Actualité - Why did Mohamed-Anas Bennis die?
One year ago, Montrealer Mohamed-Anas Bennis, 25, was shot dead by a police officer in Côte-des-Neiges. Circumstances leading to the death remain unclear, while the official police report on the killing, now in the hands of Quebec's Ministry of Public Security, has not been released to date.
According to Pierre Paquet, the lawyer representing the Bennis family, a Montreal policeman fired on Bennis shortly after dawn prayer at the Kent street mosque in NDG at approximately 7 a.m. on Dec. 1. Prior to the shooting, Montreal police had been called in to back up Sûreté du Québec investigators executing a warrant in a fraud case. Bennis was not the subject of the fraud investigation, but apparently stabbed a police officer for an unknown reason, provoking the police shooting.
According to the Montreal police, the shooting was an act of "self-defence". Sameer Zuberi of the Canadian Council on American-Islamic Relations (CAIR), however, views the case as "an illustration of the potential danger that Canadian security and police officials can pose to the Muslim community." The umbrella organization Muslim Council of Montreal is also supporting the family.

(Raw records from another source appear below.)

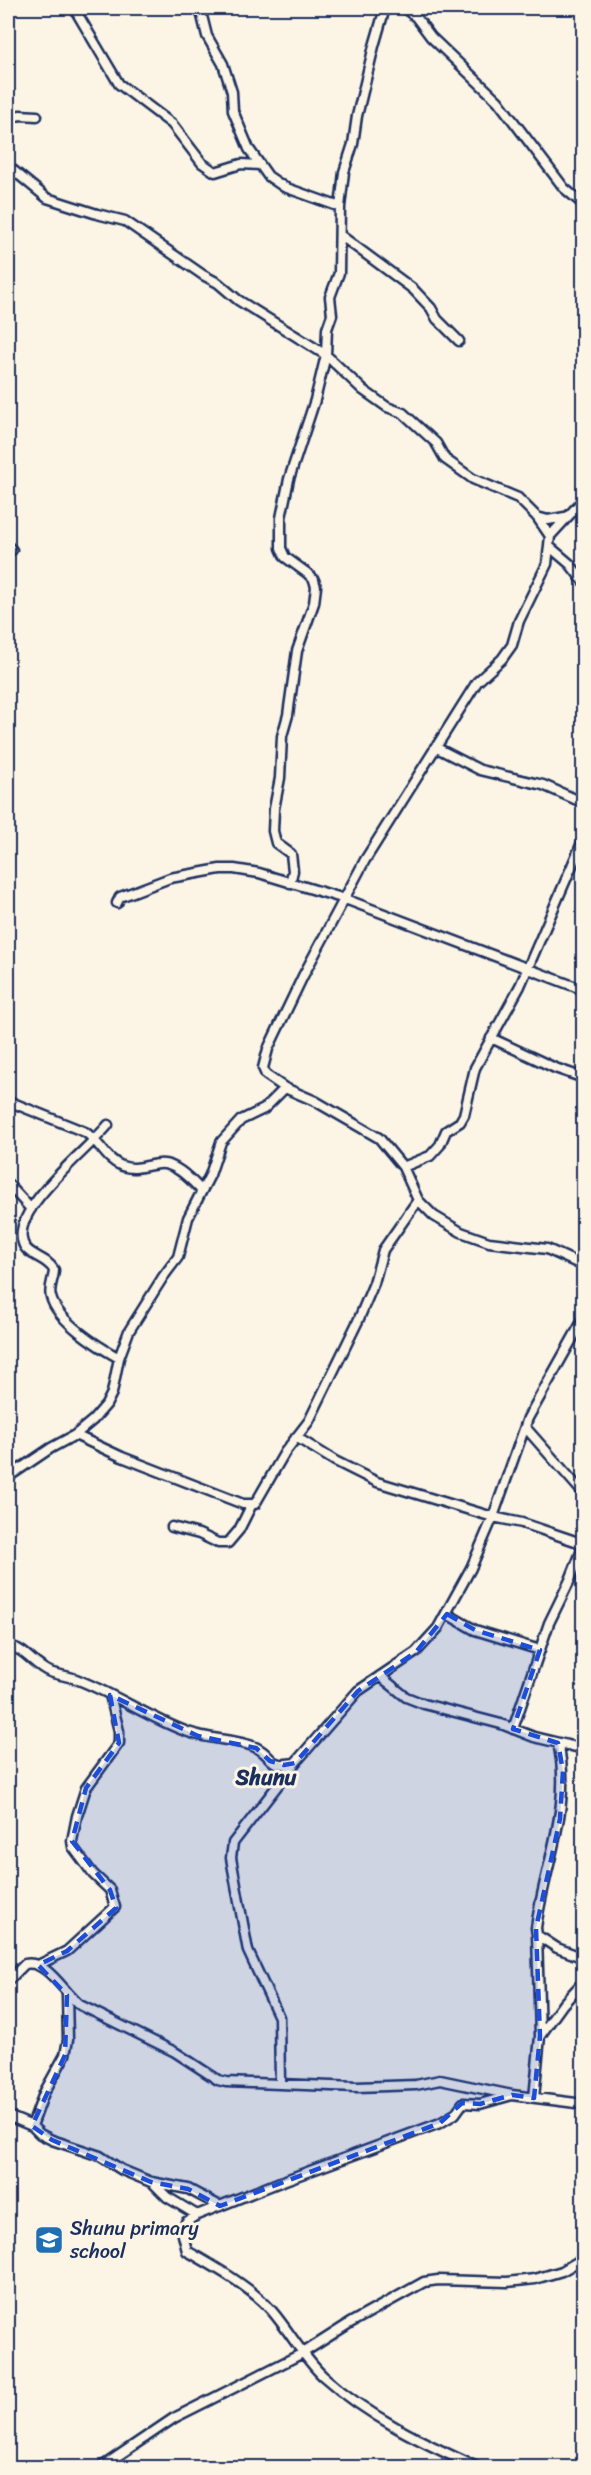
<svg xmlns="http://www.w3.org/2000/svg" width="591" height="2475" viewBox="0 0 591 2475" font-family="Sriracha,sans-serif">
	<rect width="100%" height="100%" fill="#fcf5e5"/>
	<filter id="ink" filterUnits="userSpaceOnUse"><feTurbulence type="fractalNoise" baseFrequency=".0167" numOctaves="2"/><feDisplacementMap in="SourceGraphic" scale="12" xChannelSelector="R" yChannelSelector="G"/><feConvolveMatrix kernelMatrix="1 2 1 2 8 2 1 2 1" color-interpolation-filters="sRGB"/></filter>
	<g filter="url(#ink)">
		<g fill="none" stroke-linecap="round" stroke-linejoin="round">
			<g stroke="#1b2f5e" stroke-width="13">
				<path id="street" d="M74,8L119,84L172,124L202,163L215,172L241,164L260,165
					M200,8L207,36L223,64L232,92L233,111L249,149L268,176L284,187L340,207
					M404,8L416,17L431,37L498,101L564,188L584,205
					M8,119L20,115L37,116
					M8,166L47,198L97,214L125,221L203,275L218,283L238,300L326,355L363,390L387,407L403,413L436,443L445,459L473,479L518,498L537,517L550,536
					M340,235L413,289L431,308L437,319L459,341
					M584,499L550,536L547,564L519,621L512,645L502,659L477,682L365,860L303,976L268,1049L263,1068L266,1075L285,1088L315,1101L379,1138L403,1167L418,1200L434,1216L461,1232L489,1242L547,1249L584,1266
					M537,517L548,520L565,517
					M8,546L12,550
					M550,547L570,564L584,582
					M435,747L480,770L543,785L584,803
					M290,883L293,871L291,854L276,843L273,831L274,809L280,778L282,736L288,715L297,651L314,603L316,587L314,580L307,573L285,557L281,548V518L289,479L315,400L326,355L327,329L332,315L330,297L339,273L340,207L344,172L353,144L357,116L374,46L385,8
					M117,903L120,897L170,878L220,869H234L259,873L345,899L584,990
					M491,1038L555,1068L584,1078
					M8,1101L85,1132C100,1142 106,1160 122,1166C136,1171 145,1165 159,1164C175,1162 191,1180 201,1190
					M108,1125C89,1149 10,1209 23,1243C27,1256 47,1257 54,1270C54,1278 48,1289 51,1297C57,1321 99,1347 119,1358
					M403,1167L430,1156L440,1145L446,1131L460,1122L464,1115L475,1068L520,986L584,838
					M8,1184L31,1209
					M525,1427L584,1494
					M75,1435L122,1457L243,1504H255L285,1452L309,1421L358,1321L374,1283L383,1250L418,1200
					M296,1437L335,1461L377,1482L493,1517L522,1523L584,1544
					M8,1477L51,1448L75,1435L93,1420L106,1405L112,1393L119,1358L129,1331L163,1277L178,1257L188,1218L210,1175L221,1142L241,1120L264,1109L285,1088
					M172,1527L199,1534L218,1543H228L239,1530L251,1506
					M447,1614L475,1630L540,1650
					M8,1646C25,1648 34,1666 50,1672C58,1675 68,1676 76,1679C115,1694 149,1718 188,1732C210,1740 236,1739 255,1747C275,1756 266,1768 295,1763
					M380,1676L406,1697L424,1704L501,1724L534,1737L584,1749
					M513,1729L549,1623L570,1580L584,1545
					M558,1743C573,1807 544,1865 536,1928L537,1935L557,1948L584,1958
					M537,1935L540,2036
					M38,1965L67,1951L115,1907L110,1890L93,1874L73,1847L72,1841L77,1816L86,1788L119,1743V1731L110,1695
					M8,1981L25,1964C47,1959 64,1993 80,2005L175,2052L218,2080L226,2082L357,2087L416,2085L440,2080L512,2095L584,2104
					M280,2082L279,2017L248,1951L231,1858L233,1843L295,1763L358,1691L416,1652L438,1628L471,1568L493,1517L528,1418L584,1318
					M534,2098L540,2036L563,2004L584,1981
					M8,2116L32,2126L40,2134L52,2140L100,2156L122,2170L151,2182L188,2189L220,2206
					M32,2126L44,2093L65,2055L68,2040L67,1995
					M152,2182L167,2197L197,2215
					M100,2468L174,2418L303,2353L350,2323L424,2282L438,2280L507,2282L535,2279L562,2271L584,2258
					M479,2468C423,2443 369,2417 323,2376C303,2357 290,2332 272,2311C251,2287 215,2267 187,2251L183,2235L186,2222L197,2215L280,2182L440,2123L455,2114L463,2103L480,2104L512,2095"/>
			</g>
			<use href="#street" stroke="#fcf5e5" stroke-width="8"/>
		</g>
	</g>
	<path fill="#1d4ed8" fill-opacity="0.2" stroke="#1d4ed8" stroke-width="4.5" stroke-dasharray="12 8" stroke-linejoin="round" d="M447,1614L475,1630L540,1650L513,1729L558,1743L563,1771L560,1819L536,1928L540,2036L534,2098L512,2095L480,2104L462,2103L440,2123L220,2206L188,2189L151,2182L52,2140L32,2126L65,2055L67,1995L38,1965L67,1951L116,1908L110,1890L72,1841L86,1788L119,1743L110,1695L198,1736L256,1748L270,1761L284,1765L295,1763L358,1691L416,1652Z"/>
	<defs>
		<g id="school-square" transform="scale(1.5)"><rect x="-9" y="-9" width="18" height="18" rx="4" fill="#1f6fb2" stroke="#fcf5e5"/><path d="M0-5L7-2L0 1L-7-2ZM-4 1L0 2.5L4 1V4Q0 6-4 4Z" fill="#fff"/></g>
	</defs>
	<g fill-rule="evenodd">
		<use href="#school-square" x="49" y="2240"/>
	</g>
	<g text-anchor="middle" dominant-baseline="central" stroke-width="6" stroke-linejoin="round" paint-order="stroke">
		<g font-size="20" fill="#1b2f5e" stroke="#fcf5e5" text-anchor="start">
			<text x="70" y="2228">Shunu primary<tspan x="70" dy="23">school</tspan></text>
		</g>
		<g font-size="22" font-weight="bold" fill="#1b2f5e" stroke="#fcf5e5">
			<text x="266" y="1777">Shunu</text>
		</g>
	</g>
	<rect width="591" height="2475" fill="none" stroke="#fcf5e5" stroke-width="30"/>
	<rect x="15" y="15" width="561" height="2445" fill="none" stroke="#1b2f5e" stroke-width="2" filter="url(#ink)"/>
</svg>
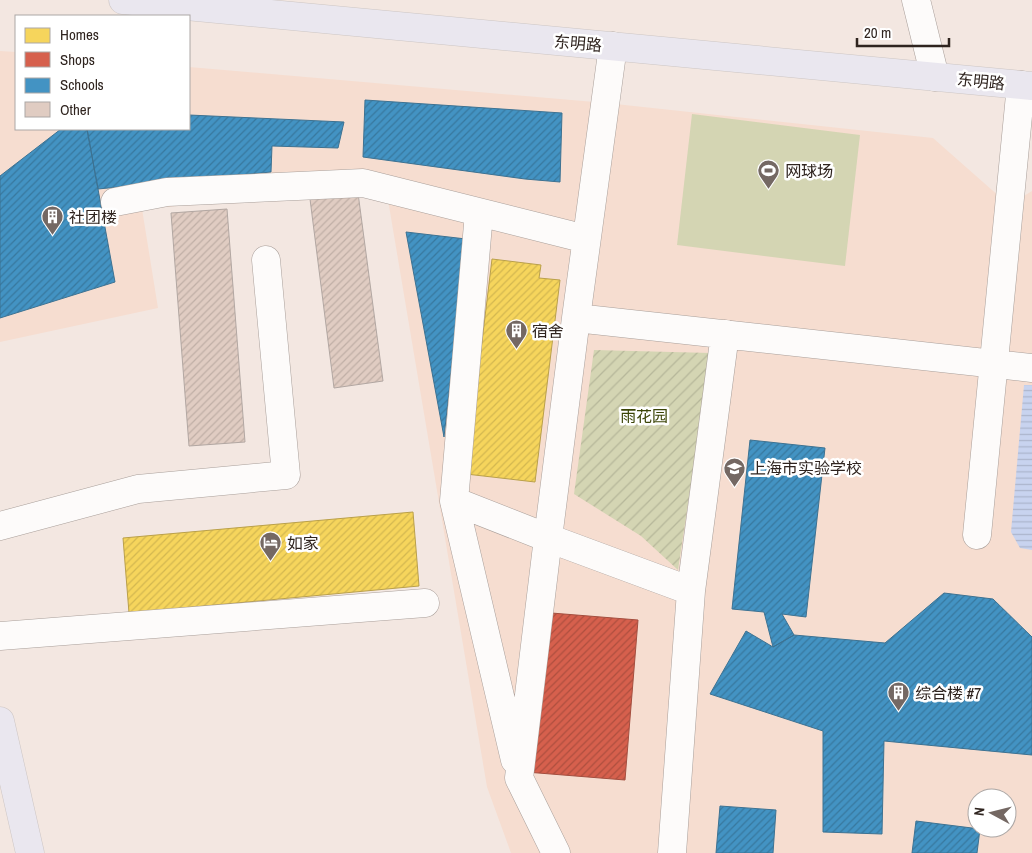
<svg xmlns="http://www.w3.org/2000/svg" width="1032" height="853" font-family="'Archivo Narrow','Noto Sans SC',sans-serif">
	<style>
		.built { fill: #f6ddd0; fill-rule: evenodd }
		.garden { fill: url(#garden-furrows) }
		.pitch { fill: #d4d5b3 }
		.water { fill: url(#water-rules) }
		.homes { fill: url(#homes-hatch); stroke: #baa04a }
		.shops { fill: url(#shops-hatch); stroke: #a44e3f }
		.schools { fill: url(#schools-hatch); stroke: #3d7292 }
		.building { fill: url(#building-hatch); stroke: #b2a7a2 }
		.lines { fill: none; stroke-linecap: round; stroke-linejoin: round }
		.minor-casing { stroke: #a99f9a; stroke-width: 29 }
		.major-casing { stroke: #cdc6c4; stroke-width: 29 }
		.minor { stroke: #fdfbfa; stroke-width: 28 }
		.major { stroke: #eae7ef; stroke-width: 28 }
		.labels { text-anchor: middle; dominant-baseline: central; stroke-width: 5; stroke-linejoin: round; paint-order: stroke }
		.street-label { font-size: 16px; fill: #2f241f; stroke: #fff }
		.poi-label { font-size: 16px; fill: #2f241f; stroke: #fff; text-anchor: start }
		.park-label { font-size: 16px; fill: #3b4406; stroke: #fff }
	</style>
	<defs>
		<pattern id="garden-furrows" width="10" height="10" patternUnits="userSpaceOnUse" patternTransform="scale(1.25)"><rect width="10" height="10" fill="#d4d5b3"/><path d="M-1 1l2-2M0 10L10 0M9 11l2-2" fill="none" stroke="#b6b79a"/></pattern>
		<pattern id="water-rules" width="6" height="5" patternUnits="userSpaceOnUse" patternTransform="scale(1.25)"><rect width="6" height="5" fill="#c8d3ef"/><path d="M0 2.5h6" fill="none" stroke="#acb5cc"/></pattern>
		<pattern id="homes-hatch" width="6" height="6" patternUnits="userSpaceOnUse" patternTransform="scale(1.25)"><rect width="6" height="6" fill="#f6d55c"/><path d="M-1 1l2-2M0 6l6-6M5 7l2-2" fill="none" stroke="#d3b750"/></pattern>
		<pattern id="shops-hatch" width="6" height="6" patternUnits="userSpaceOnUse" patternTransform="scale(1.25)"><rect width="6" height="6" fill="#d6604d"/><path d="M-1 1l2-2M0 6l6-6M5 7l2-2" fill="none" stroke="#ae4f3f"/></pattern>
		<pattern id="schools-hatch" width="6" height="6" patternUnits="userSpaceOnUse" patternTransform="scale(1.25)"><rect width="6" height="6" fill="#4393c3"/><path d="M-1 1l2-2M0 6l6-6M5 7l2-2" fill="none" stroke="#38789e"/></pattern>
		<pattern id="building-hatch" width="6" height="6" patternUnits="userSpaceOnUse" patternTransform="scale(1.25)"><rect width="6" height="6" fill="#e0ccc2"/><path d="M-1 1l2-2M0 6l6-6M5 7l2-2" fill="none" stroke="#c0afa6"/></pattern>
	</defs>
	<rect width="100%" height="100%" fill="#f3e7e1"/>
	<!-- built -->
	<path class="built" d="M0,51L16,52V129H189V67L606,103L933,138L1009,205L1032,191V853H511L487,787L386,188L142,209L158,308L0,342ZM977,798H1007V828H977Z"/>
	<!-- garden -->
	<path class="garden" d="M594,350L711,353L678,570L641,536L574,494Z"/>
	<!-- pitch -->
	<path class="pitch" d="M692,114L860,135L845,266L677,245Z"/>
	<!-- water -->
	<path class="water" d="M1024,385H1032V550L1020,548L1011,532Z"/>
	<!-- homes -->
	<path class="homes" d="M492,259L541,265L539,278L560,280L535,482L466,474Z
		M413,512L419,586L129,613L123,538Z"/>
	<!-- shops -->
	<path class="shops" d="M539,612L638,620L625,780L526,772Z"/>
	<!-- schools -->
	<path class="schools" d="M365,100L562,113L560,182L525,179L363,157Z
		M189,115L344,122L338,148L272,146L271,172L98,189L87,129H189Z
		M61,129H87L115,282L0,318V176Z
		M406,232L466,239L444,437Z
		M750,440L825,448L806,617L782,614L794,635L773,647L764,612L732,609Z
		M944,593L993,599L1032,637V755L884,741L882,834L823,832V731L710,694L746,631L773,647L794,635L885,643Z
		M720,806L776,810L773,853H716Z
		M916,821L980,829L977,853H912Z"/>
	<!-- building -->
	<path class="building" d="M358,193L383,381L334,388L310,199Z
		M227,209L245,442L189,446L171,213Z"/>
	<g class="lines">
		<defs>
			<path id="minor" d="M916,0L935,77
				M115,202L167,192L363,183L586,239
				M479,213L454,501L548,538L519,778L556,853
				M576,318L613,46
				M454,501L515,760
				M0,526L138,489L286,475L266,260
				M977,535L1021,85
				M691,591L725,334
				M0,636L425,603
				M672,853L691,591L548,538L576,318L1032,368"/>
			<path id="major" d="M123,0L1032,86
				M0,721L30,853"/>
		</defs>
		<!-- minor casing -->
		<use href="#minor" class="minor-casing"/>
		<!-- major casing -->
		<use href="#major" class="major-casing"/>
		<!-- minor -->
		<use href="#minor" class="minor"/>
		<!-- major -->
		<use href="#major" class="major"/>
	</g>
	<!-- icons -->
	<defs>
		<symbol id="stadium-pin" viewBox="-11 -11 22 30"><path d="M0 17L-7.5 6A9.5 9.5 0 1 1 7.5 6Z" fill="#746863" stroke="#fff"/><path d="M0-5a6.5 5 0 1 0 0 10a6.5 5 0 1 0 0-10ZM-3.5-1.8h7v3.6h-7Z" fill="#fff"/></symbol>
		<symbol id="building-pin" viewBox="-11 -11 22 30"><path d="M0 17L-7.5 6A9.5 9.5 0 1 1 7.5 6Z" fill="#746863" stroke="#fff"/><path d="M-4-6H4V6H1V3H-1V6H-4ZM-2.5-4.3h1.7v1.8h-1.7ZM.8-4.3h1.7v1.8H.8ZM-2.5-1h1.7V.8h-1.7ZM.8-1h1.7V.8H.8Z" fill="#fff"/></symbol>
		<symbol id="school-pin" viewBox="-11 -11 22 30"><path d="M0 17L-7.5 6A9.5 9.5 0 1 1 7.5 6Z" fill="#746863" stroke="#fff"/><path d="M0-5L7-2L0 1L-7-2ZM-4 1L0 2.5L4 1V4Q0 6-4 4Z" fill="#fff"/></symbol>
		<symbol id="hotel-pin" viewBox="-11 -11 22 30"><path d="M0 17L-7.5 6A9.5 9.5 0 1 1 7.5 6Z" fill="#746863" stroke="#fff"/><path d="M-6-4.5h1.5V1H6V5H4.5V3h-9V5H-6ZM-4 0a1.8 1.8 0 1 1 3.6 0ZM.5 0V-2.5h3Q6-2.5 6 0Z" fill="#fff"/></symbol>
	</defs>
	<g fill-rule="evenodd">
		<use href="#stadium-pin" x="756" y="158" width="25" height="34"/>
		<use href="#building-pin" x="40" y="204" width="25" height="34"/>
		<use href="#building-pin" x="504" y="318" width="25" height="34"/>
		<use href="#school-pin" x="722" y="456" width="25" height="34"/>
		<use href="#hotel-pin" x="258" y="530" width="25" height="34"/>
		<use href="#building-pin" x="886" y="680" width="25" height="34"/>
	</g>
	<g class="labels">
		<!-- street labels -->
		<g class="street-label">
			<text transform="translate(578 43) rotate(5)">东明路</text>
			<text transform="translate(981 81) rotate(6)">东明路</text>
		</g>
		<!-- poi labels -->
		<g class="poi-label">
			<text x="785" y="171">网球场</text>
			<text x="69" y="217">社团楼</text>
			<text x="532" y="331">宿舍</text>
			<text x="750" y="468">上海市实验学校</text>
			<text x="287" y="543">如家</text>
			<text x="915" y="693">综合楼 #7</text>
		</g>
		<!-- park labels -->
		<g class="park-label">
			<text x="644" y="416">雨花园</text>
		</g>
	</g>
	<!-- legend -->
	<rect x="15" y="15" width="175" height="115" fill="#ffffff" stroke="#aca7a5"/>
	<rect x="25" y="28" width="25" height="15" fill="#f6d55c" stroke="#aca7a5"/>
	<text x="60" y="40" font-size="15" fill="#2f241f">Homes</text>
	<rect x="25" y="52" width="25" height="15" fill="#d6604d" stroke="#aca7a5"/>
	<text x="60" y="65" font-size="15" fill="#2f241f">Shops</text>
	<rect x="25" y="78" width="25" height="15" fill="#4393c3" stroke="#aca7a5"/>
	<text x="60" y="90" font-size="15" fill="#2f241f">Schools</text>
	<rect x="25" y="102" width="25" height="15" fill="#e0ccc2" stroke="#aca7a5"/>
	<text x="60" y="115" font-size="15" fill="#2f241f">Other</text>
	<!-- north arrow -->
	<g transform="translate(992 813) rotate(277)"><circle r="24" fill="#ffffff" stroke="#aca7a5"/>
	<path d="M0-4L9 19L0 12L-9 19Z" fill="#746863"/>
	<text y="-8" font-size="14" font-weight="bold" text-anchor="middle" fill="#2f241f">N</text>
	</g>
	<!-- scale -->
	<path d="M857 38v8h92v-8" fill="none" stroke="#2f241f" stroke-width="2.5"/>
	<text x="864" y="38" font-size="15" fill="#2f241f" stroke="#ffffff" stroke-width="4" paint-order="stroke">20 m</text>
</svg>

"Mohamed was very focused on his personal faith and was someone who people had nothing but good things to say about," says Zuberi. "Now people in the community are standing up and supporting his family due to the tragedy they have experienced."
"Why is this case so secret?" asks Bennis family lawyer Paquet. "I found it alarming that the police officially declared they acted in self-defence against Mohamed-Anas on the very same day of the incident, without any substantial investigation."
While Quebec City police have been assigned to investigate the shooting, Paquet's legal appeals to provincial authorities to release the original police report have failed.
Quebec's Ministry of Public Security refused to disclose the original police report on the shooting, also deciding last Nov. 4 not to press criminal charges against the police officers involved in the incident.
"Essentially I am looking for what happened on that day," says Paquet. "The problem is that the decision from the Ministry of Public Security can't be appealed, and now the Bennis case is, on the legal side, technically over."
Calls to both the Quebec City police and the Ministry of Public Security for comment on the case were not returned by press time. But Bennis's father, Mohamed, contacted in Morocco last week, says he only wants to know how and why his son died. "We don't want to keep these things hidden," he says. "We want the truth to be revealed concerning what happened last year."
To mark the anniversary of the police shooting, community and activist groups are coordinating neighbourhood activities in Côte-des-Neiges to build public awareness concerning the case.
"We are organizing a vigil [on Saturday, Dec. 2] at the same place the shooting occurred," says Rachid Najahi, president of Atlas.Mtl, a community newspaper. For more info on time and place, see www.atlasmedias.com.
Local activist group the Collective Opposed to Police Brutality [COPB] has also taken up the case. "The cops that killed an innocent person could still be walking the streets without being brought to justice," says COPB's Kerre King. The COPB rally takes place on Friday, Dec. 1 from 5.7 p.m. at the corner of Kent and Côte-des-Neiges.